Tuesday, September 25, 2012

a kinda long story

Jack was diagnosed with type 2 diabetes several years ago. 

He also was diagnosed with GERD--gastric reflux--that had gone on for so long that he was also diagnosed with Barrett's Syndrome, which is when your stomach acid has caused your stomach cells to migrate into your esophagus, putting you at risk of cancer in your throat.

He also was diagnosed with sleep apnea, which increases your risk of stroke and significantly shortens your life span.

And he has arthritis in several joints and in his back.

The diabetes has caused all kinds of other health issues--neuropathy in his feet and fingers, damage to his eyes that affects his vision.

He's tried all sorts of diets, exercise programs, medications--all in an effort to slow the damage caused by the diabetes and other diseases.

But none of them worked for long.

So, two weeks ago, he underwent gastric bypass surgery.

The decision to have surgery didn't come easy.  He thought about it several years ago, shortly after Stu had his colon removed, but I couldn't even discuss it then.  After watching Stu's recovery, I couldn't understand why someone would volunteer to have his belly cut into.

So Jack waited.

Late last year, he started another diet.  And he lost some weight--10 pounds.  And then he said he was seriously ready to talk to a surgeon. 

So we talked to three different surgeons and we chose the one we felt best about.

And our insurance said it would pay for the surgery except for our portion--after he jumped through all kinds of hoops, including a requirement that he lose five percent of his weight while on a six-month medically supervised diet.

So he went to a doctor who monitored his weight loss every month for six months.

And he lost 45 pounds--far more than five percent.

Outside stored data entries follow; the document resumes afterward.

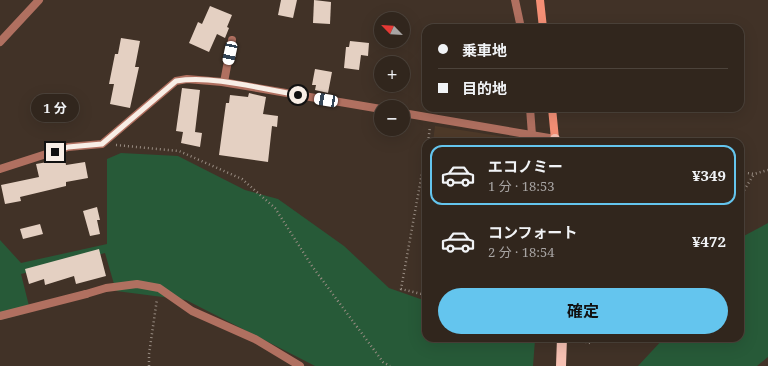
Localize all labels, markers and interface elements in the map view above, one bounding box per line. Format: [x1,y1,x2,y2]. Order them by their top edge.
north arrow [374,12,410,48]
map controls [374,12,410,136]
car [222,40,238,66]
text: 乗車地 [462,40,507,60]
button: + [374,56,410,92]
text: 目的地 [462,78,507,98]
route start [289,86,307,104]
car [313,92,339,108]
callout: 1 分 [31,94,79,122]
text: 1 分 [43,99,67,117]
button: − [374,100,410,136]
route end [46,143,64,161]
text: エコノミー [488,156,563,176]
icon: car [440,157,476,193]
text: ¥349 [692,165,726,185]
text: 1 分 · 18:53 [488,177,554,195]
text: コンフォート [488,222,578,242]
icon: car [440,223,476,259]
text: ¥472 [692,231,726,251]
text: 2 分 · 18:54 [488,243,554,261]
button: 確定 [438,288,728,334]

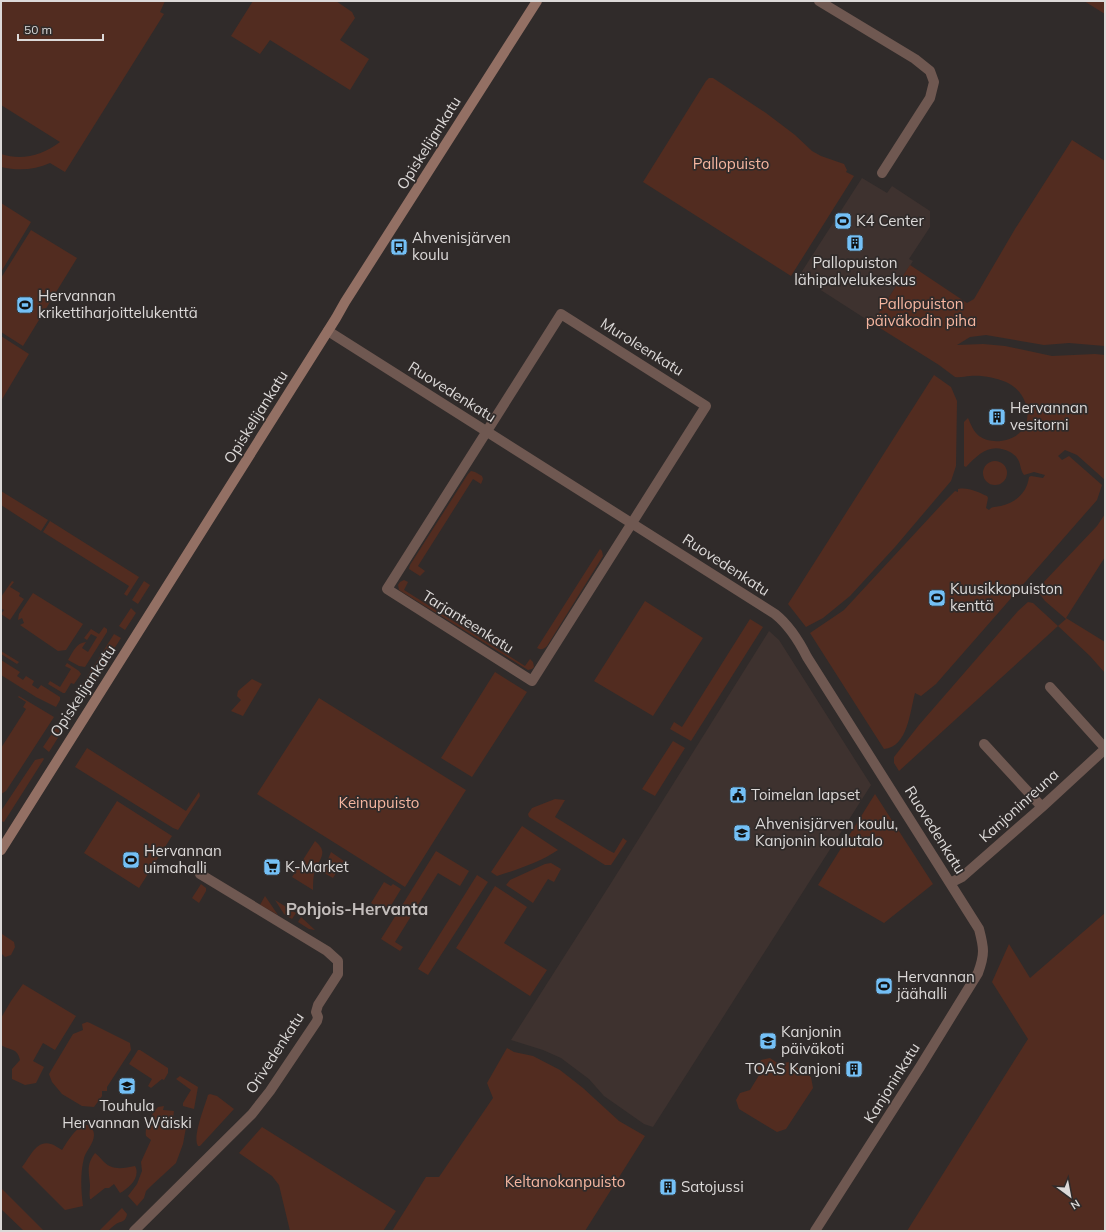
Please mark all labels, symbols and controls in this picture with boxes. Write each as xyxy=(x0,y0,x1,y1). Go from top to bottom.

And then he had the surgery.  And he's lost another 20 pounds in the past two weeks.  Lots of protein shakes in the past month.  Then clear liquids for a few days after the surgery and then full liquids--cream soups and puddings and jellos.

And now soft foods--eggs, refried beans, applesauce. In another week, he'll be ready to eat regular food, minus breads, rice, mashed potatoes. Now his meals will be 4-6 ounces, three times a day, protein then complex carbs. 

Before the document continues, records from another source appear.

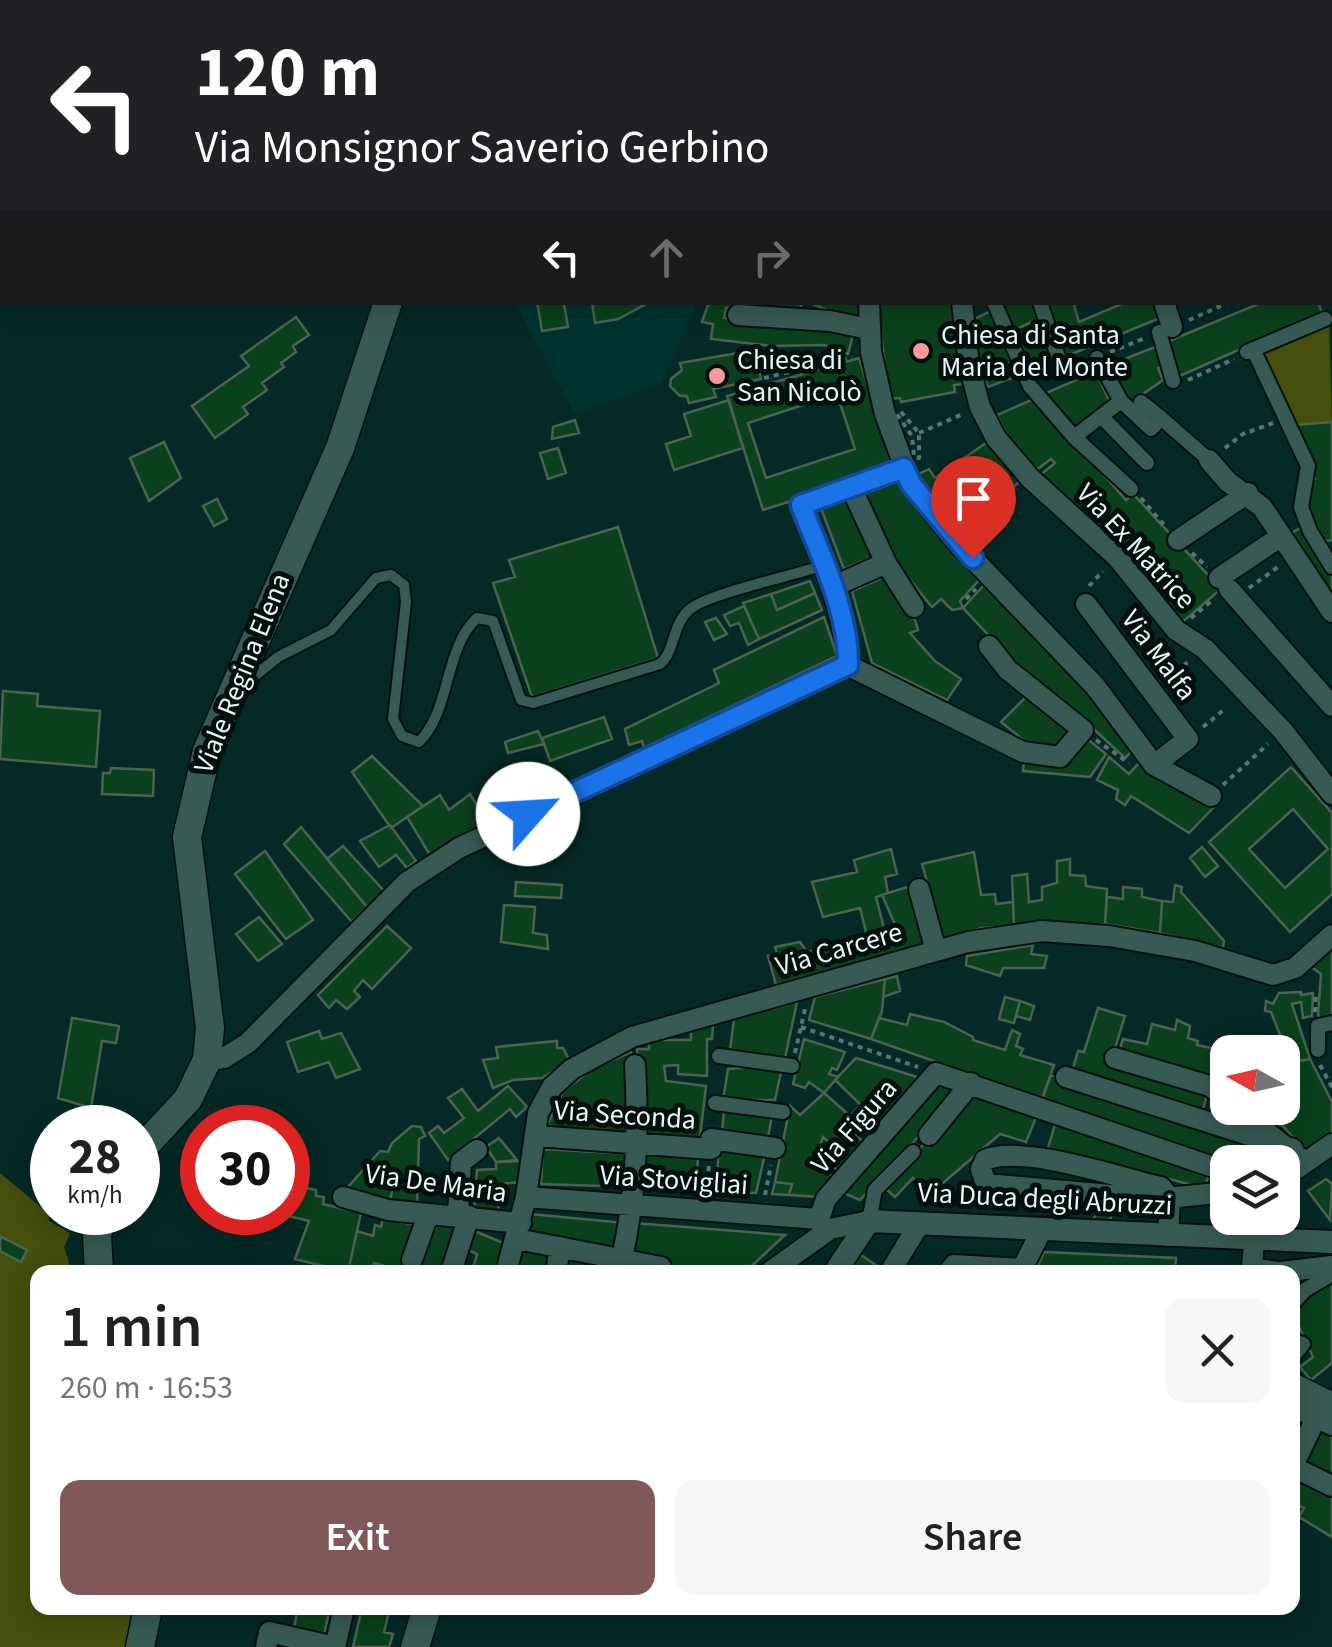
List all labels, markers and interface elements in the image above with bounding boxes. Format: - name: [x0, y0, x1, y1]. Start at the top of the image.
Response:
- text: 120 m: [195, 23, 380, 123]
- icon: left: [30, 40, 160, 170]
- text: Via Monsignor Saverio Gerbino: [195, 116, 770, 180]
- icon: left: [534, 230, 589, 285]
- icon: ahead: [639, 230, 694, 285]
- icon: right: [744, 230, 799, 285]
- place label: Chiesa di Santa Maria del Monte: [941, 315, 1128, 387]
- place label: Chiesa di San Nicolò: [737, 340, 862, 412]
- marker: Chiesa di Santa Maria del Monte: [910, 340, 932, 362]
- marker: Chiesa di San Nicolò: [706, 365, 728, 387]
- pin: [931, 456, 1016, 559]
- icon: arrive: [946, 471, 1001, 526]
- street label: Via Ex Matrice: [1067, 474, 1205, 618]
- street label: Viale Regina Elena: [184, 567, 300, 779]
- street label: Via Malfa: [1112, 601, 1206, 709]
- position arrow: [476, 762, 580, 866]
- street label: Via Carcere: [771, 912, 907, 986]
- north arrow: [1210, 1035, 1300, 1125]
- map controls: [1210, 1035, 1300, 1235]
- street label: Via Figura: [801, 1070, 907, 1182]
- street label: Via Seconda: [553, 1090, 697, 1140]
- speed limit sign: 30: [180, 1105, 310, 1235]
- text: 28: [69, 1122, 121, 1193]
- button: layers: [1210, 1145, 1300, 1235]
- street label: Via De Maria: [362, 1153, 510, 1213]
- street label: Via Stovigliai: [598, 1155, 750, 1205]
- street label: Via Duca degli Abruzzi: [917, 1172, 1173, 1226]
- text: km/h: [67, 1177, 123, 1213]
- text: 1 min: [60, 1285, 203, 1370]
- button: close: [1165, 1298, 1270, 1403]
- text: 260 m · 16:53: [60, 1365, 233, 1411]
- button: Exit: [60, 1480, 655, 1595]
- button: Share: [675, 1480, 1270, 1595]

There was a nasty spell dealing with an infection for several days, and his belly looks kind of like he was shot by a machine gun because the surgery was done using a scope, but he now seems to be healing up.  His blood sugar is almost normal and he's stopped nearly all of the medications he was taking pre-surgery.  The surgery won't reverse the damage done by the diabetes, but for some reason, it seems to normalize blood sugar levels, even before the weight loss begins.

It also stops the gastric reflux because it separate the acid-producing part of the stomach from the esophagus.

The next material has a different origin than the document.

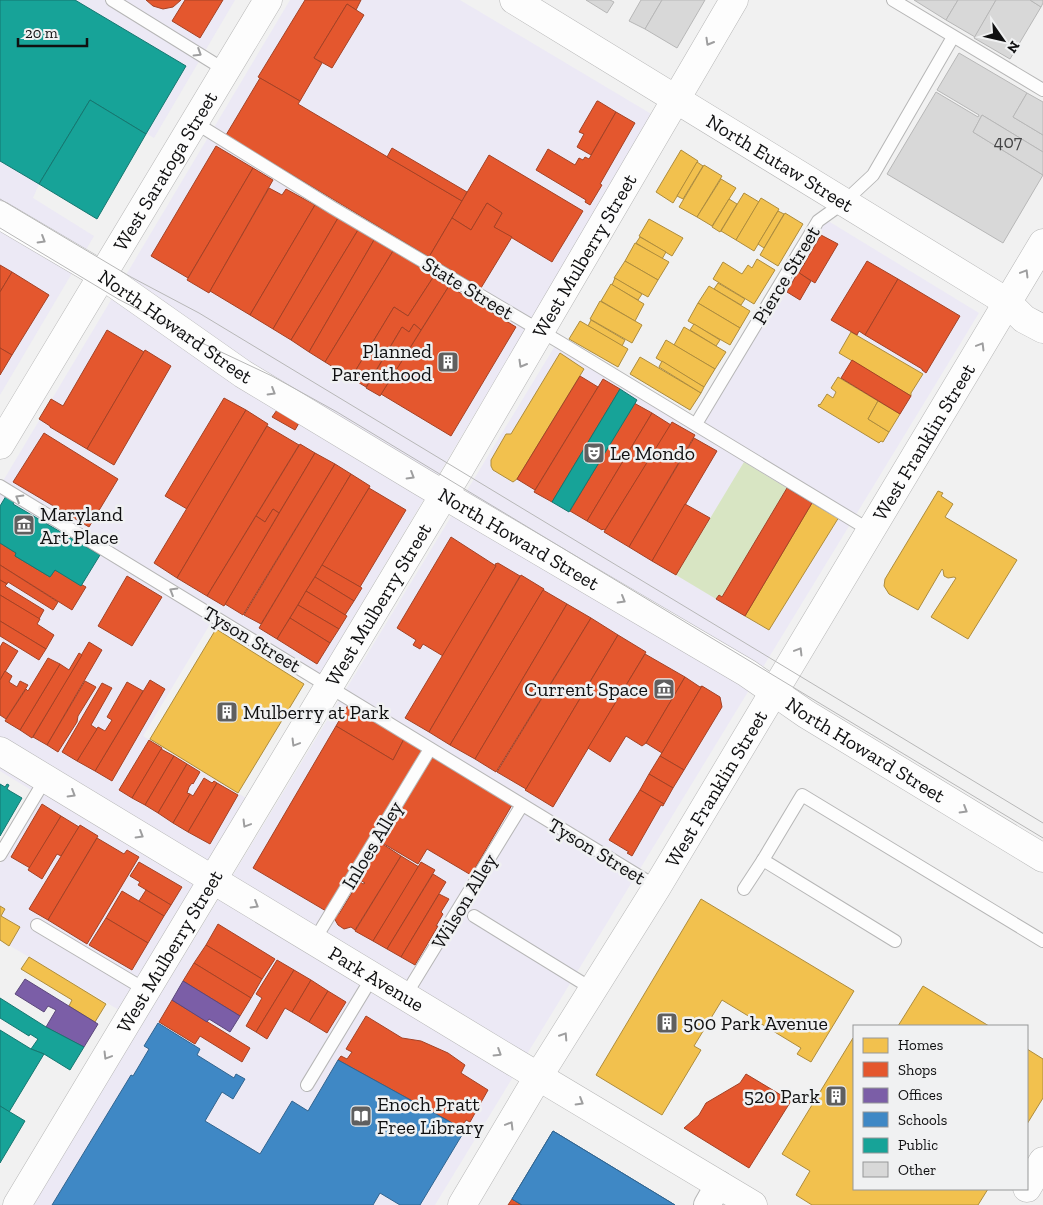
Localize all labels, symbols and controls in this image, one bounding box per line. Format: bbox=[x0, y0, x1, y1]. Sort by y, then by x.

Losing weight is the best option for eliminating sleep apnea.  And obviously less weight means less pressure on joints and backs and less pain from arthritis.

Jack told me that when he told people he was having this surgery, the response was some form of either "Why would you do something so drastic?" or "Why are you choosing the easy way out instead of just eating less and exercising?" 

Obviously, this wasn't the easy way out.  And yes, it is drastic, but statistics show that after 14 years, 51% of people who have the surgery will still be at their goal weight.  One to two percent of people who try any other method of maintaining weight loss (diets, pills, exercise) will still be at their goal weight after 14 years.  Jack watched his father slowly die from diabetes-related diseases, losing his vision, ability to walk, drive, read, over a period of 15 years.  The only thing his dad could enjoy at the end of his life was food.  Jack decided he'd give up food in massive quantities in order to try to keep his vision, ability to walk, drive, ride, and enjoy his grandkids for as long as he could.

I've done my best to not cook or create aromas that would make it harder for him, and it's been a couple of weeks of ups and downs.  But he's doing well and moving forward. 

And he was pretty funny on those post-surgery drugs...


Lisa B. said...

Wow, what a journey. I am thinking good thoughts for you both.

Amelia said...

That is intense! Speedy recovery Jack!

Jessie said...

He really is funny on the drugs. :)

I'm glad he's (you've) made a choice to try to better his health. So, so glad.